1 мая 1910 года на вилле «Огуста» в Болье у Айседоры родился сын. На этот раз роды были легкими. Ребенка зарегистрировали в Болье под именем Патрик Огастес Дункан6. Его родители были в восторге от него, и Айседора написала своему дорогому, великому Мастеру, философу Эрнсту Геккелю: «Мой ребенок… силен и прекрасен. Я как раз собираюсь дать ему грудь. Он занимает каждую минуту моего свободного времени, но, когда он смотрит на меня своими голубыми глазами, я чувствую, что это королевское вознаграждение»7.
Вскоре после этого они переехали на лето в отель «Трианон-палас» в Версале. Здесь Айседора и Зингер дали прием в честь приблизительно пятидесяти друзей. Один из них, Жорж Моревер, позднее описал этот вечер:
«По этому случаю был специально приглашен оркестр Колонна. Сидя в удобных креслах… под высокими деревьями… мы слушали в качестве аперитива «Ифигению» Глюка и «Лесные шорохи» Вагнера… Начало было великолепное…
Ужин не разрушил этого очарования. Он был накрыт под большим тентом, по которому яростно стучал дождь, слава Богу, не проникавший сквозь толстый брезент. За маленьким столом, где я сидел… моими соседями были: мадемуазель Мари Леконт из «Комеди Франсез», мистер Нижинский — молодой русский танцовщик, который сейчас дает прекрасные концерты в Опера, мистер Генри Рассел — директор «Метрополитен-опера» в Нью-Йорке, который воспользовался возможностью познакомиться с мистером Дягилевым, менеджером Нижинского… За другими столиками я увидел Поля Маргерита, д"Юмьера, Люне-По, Пьера Милля, Рене Блюма, депутата Поля Бонкура, д’Эстурнель де Константа… и так далее… Шумный и веселый вечер, абсолютно лишенный лицемерия или высокомерия.
Когда подали сигары, тент убрали и сад предстал перед нами в великолепной иллюминации: на деревьях горели разноцветные лампочки, а по краям газонов были расставлены стеклянные чаши, сверкающие изнутри…
И какое счастье… было видеть, гуляя по дорожкам и газонам под звуки цыганской музыки, саму мисс Айседору, иногда летящую куда-то в своих белых одеждах, иногда торжествующую, словно Ника Самофракийская, или печальную, как античная просительница, которая воплощала для нас самые трогательные места из музыки Шумана и Годара, Грига и Бетховена.

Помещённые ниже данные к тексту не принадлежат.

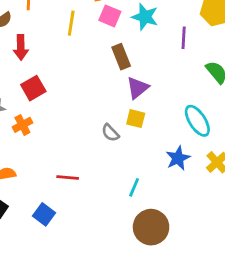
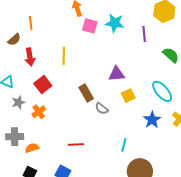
yellow line: (71, 23) -> (64, 56), moved
brown rectangle: (121, 57) -> (86, 93), moved
purple triangle: (138, 88) -> (116, 74), turned 42
yellow square: (136, 119) -> (128, 96), moved, turned -32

Дорожки были сырыми, газоны влажными… а на ногах мисс Дункан не было ничего, кроме золотых сандалий…»8
После выступления Айседоры гости танцевали сами под звуки оркестра до утра.
Парис Зингер не присутствовал на этом празднике. Он уехал в Лондон на несколько дней, и там с ним случился удар. Из отеля «Капитоль» на площади Сент-Джеймс, куда к нему тут же приехала Айседора, она послала письмо Мэри Фэнтон Робертс.